A Microsoft Program Manager by the name of Peter Torr has posted a weblog entry about potential problems with security in Mozilla Firefox. Specifically, he singles out the fact that neither the Firefox installer nor most of the available extensions are digitally signed. By contrast, he notes, Microsoft Internet Explorer 6 Service Pack 2 will not install unsigned ActiveX by default. While many will immediately cry, “FUD!”, he’s actually right. Though the infrastructure is there, the lack of code signing in the vast majority of Firefox extensions has led to an environment in which many users simply install extensions without really knowing if they can trust the people behind them.

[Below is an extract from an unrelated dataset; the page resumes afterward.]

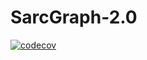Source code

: # SarcGraph-2.0

[![codecov](https://codecov.io/gh/Sarc-Graph/SarcGraph-2.0/branch/main/graph/badge.svg?token=XNE85EJ4GX)](https://codecov.io/gh/Sarc-Graph/SarcGraph-2.0)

Peter Torr’s article, How Can I Trust Firefox?, sparked plenty of comments on his blog and over at Slashdot. This uprising no doubt due to the way he chose to bring up the issue: with a very hostile manner toward the Mozilla Foundation and its enthusiasts and with lack of depth in testing Firefox. The comments covered much ground such as outright flame wars, comparisons between IE and Firefox (which the author does not fail to take part in in his article) and their levels of security, The ins and outs of code signing and certificates, and whether we should trust VeriSign at all.
My uneducated opinions:
I think that Peter has raised a valid point about the lack of signing in Mozilla Extensions and in the binaries themselves. I lack all but a very shallow understanding about security, so I can’t comment on the questions: Is it even necessary? Should they use VeriSign? Are there other better methods to achieve this? Will it be too difficult and time consuming to implement? All these questions were raised and possibly answered with the lack of depth usual in comments and I was unable to gain anything other than confusion from them. I do think, though that it’s a good idea to implement some sort of code signing for the binaries and extensions. The extensions already have this capability implemented, but is rarely used. It seems that the folks at MozillaZine agree that this is a positive step, yet many in the community, including Asa (a Mozilla employee) disagree.

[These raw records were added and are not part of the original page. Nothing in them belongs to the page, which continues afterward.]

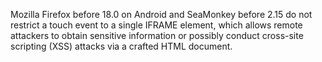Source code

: Mozilla Firefox before 18.0 on Android and SeaMonkey before 2.15 do not restrict a touch event to a single IFRAME element, which allows remote attackers to obtain sensitive information or possibly conduct cross-site scripting (XSS) attacks via a crafted HTML document.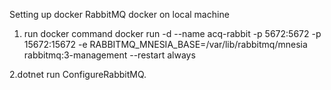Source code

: ﻿Setting up docker RabbitMQ docker on local machine
1. run docker command
docker run -d --name acq-rabbit -p 5672:5672 -p 15672:15672  -e RABBITMQ_MNESIA_BASE=/var/lib/rabbitmq/mnesia rabbitmq:3-management --restart always

2.dotnet run ConfigureRabbitMQ.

Peter’s method, as I mentioned earlier, may not have been the best to convey this constructive criticism, but I wouldn’t even know about it otherwise. Can we blame Peter for a lack of journalistic and unbiased fervor on his blog? I am willing to give him the benefit of the doubt that he is sharing his personal opinion on a personal blog. Just because his opinion may be colored by who he works for is no crime and he makes no secret of it. Let’s discuss it, but give him a break.
I personally plan to use Firefox until I find something better. I love it for the reasons I mentioned in another post and I don’t really like IE. To answer my title question, yes I do trust Firefox and the Mozilla Foundation. I would like to see signed binaries and extensions added in a secure manner, though.